Why Health Care Isn’t A Shoe-In To Pass The House

If you’re a member who voted no after the uproar these plans have caused, how do you vote yes? I mean, really. Those who voted no probably went home and got slapped on the back. Those of us who voted yes got slapped across the head with a two-by-four. — Bart Stupak

One of my all-time favorite quotes is, “There’s many a slip ‘twixt the cup and the lip” and that quote is proving to be true for health care. Sure, the odds are still in favor of it passing — but it’s not a slam dunk at this point.

At the moment, in the House, Nancy Pelosi DOES NOT have the votes to pass it.

Why?

She passed the bill initially by only 3 votes. That 3 vote margin has already been erased. Bart Stupak has said he’s not voting for the bill again because his pro-life amendment was taken out, Republican Joseph Cao has said all along that he refused to be the deciding vote, and Robert Wexler has retired and won’t be replaced until April. Stupak has also said that he has 10-12 other Democrats who will refuse to move forward without the anti-abortion amendment. Does he really have that many committed no votes? It’s very possible that he does given how politically suicidal it can be for a pro-life Democrat to support abortion in a red district.

So, Pelosi will have to convince some of the people who voted no the first time around to switch their votes. Easy, right?

Not so much.

You see, the Democrats who declined to vote for the bill the first time around did so because they were terrified to run for reelection with that vote hanging around their necks. Yet now, the bill is even MORE unpopular. Moreover, sweeteners that have been offered to Democrats to vote for the bill have been turned into a negative because the Republicans have been able to successfully portray them as bribes.

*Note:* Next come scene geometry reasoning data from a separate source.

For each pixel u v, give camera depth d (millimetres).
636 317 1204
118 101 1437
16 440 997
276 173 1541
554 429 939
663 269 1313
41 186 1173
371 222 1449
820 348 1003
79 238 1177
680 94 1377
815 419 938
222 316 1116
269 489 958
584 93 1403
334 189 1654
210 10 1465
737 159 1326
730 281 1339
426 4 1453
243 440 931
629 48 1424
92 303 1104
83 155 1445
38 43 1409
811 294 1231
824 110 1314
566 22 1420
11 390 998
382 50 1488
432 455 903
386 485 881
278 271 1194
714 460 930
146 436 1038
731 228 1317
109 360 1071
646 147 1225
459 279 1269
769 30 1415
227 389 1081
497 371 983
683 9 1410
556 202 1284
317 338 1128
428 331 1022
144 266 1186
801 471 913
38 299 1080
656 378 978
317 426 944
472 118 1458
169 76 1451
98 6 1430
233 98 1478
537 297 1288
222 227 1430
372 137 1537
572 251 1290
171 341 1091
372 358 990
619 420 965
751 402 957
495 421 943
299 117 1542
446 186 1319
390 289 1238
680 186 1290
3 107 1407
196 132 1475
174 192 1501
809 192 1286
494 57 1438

Add to that the complete collapse of Ben Nelson’s polling numbers after supporting the bill and the possibility that Democrats could actually lose what used to be Ted Kennedy’s Senate seat in Massachusetts — and the Democrats who voted “no” the first time are going to have very little incentive to switch to a “yes” vote at this late date — and all that’s assuming that you don’t have any liberal House members defecting because the public option is being removed from the bill or just because it’s so unpopular.

So, while the odds may be in favor of Pelosi being able to get something passed, it’s far from a slam dunk. In fact, it’s entirely possible that this bill will die an inglorious death in the House.

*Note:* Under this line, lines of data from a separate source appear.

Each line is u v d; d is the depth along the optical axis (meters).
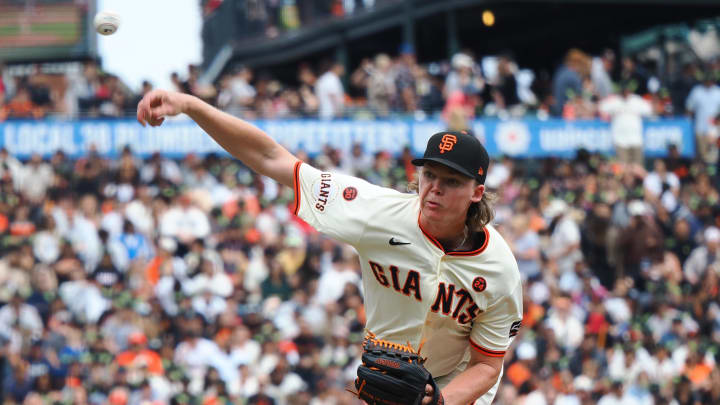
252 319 36.91
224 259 39.50
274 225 41.28
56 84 46.12
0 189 41.22
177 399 34.25
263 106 46.31
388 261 12.54
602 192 46.25
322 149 45.75
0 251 39.06
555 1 59.53
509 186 45.72
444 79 57.09
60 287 36.75
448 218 12.08
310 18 66.25
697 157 51.19
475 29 66.50
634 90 53.66
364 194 12.57
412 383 12.13
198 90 45.22
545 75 73.75
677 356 40.59
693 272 45.28
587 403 37.50
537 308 39.66
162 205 40.09
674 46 62.53
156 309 36.66
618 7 62.34
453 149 11.86
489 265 12.52
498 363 13.30
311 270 40.00
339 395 35.22
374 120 46.53
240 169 43.94
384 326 13.00
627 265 44.28
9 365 34.94
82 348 35.47
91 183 41.81
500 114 49.28
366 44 66.81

PS: Even if Pelosi gets the bill through, Harry Reid will have to get 60 votes for the same bill in the Senate — which wouldn’t be possible if Scott Brown manages to win and get seated. Even if the Democrats got that far, the bill wouldn’t be a done deal because it’s entirely possible that the Supreme Court may find that it’s unconstitutional for the federal government to force Americans to buy insurance. Although having that provision knocked out wouldn’t invalidate the rest of the bill per se, it would make it completely unworkable. Assuming all those hurdles were cleared, since the bill is wildly unpopular, likely to remain so, and much of it doesn’t go into effect until 2014, Republicans could make repealing the health care bill the central issue and priority for the next two election cycles, during which they could use every trick in the book to get the bill repealed. Long story short: As Winston Churchill once said, “Now this is not the end. It is not even the beginning of the end. But it is, perhaps, the end of the beginning.”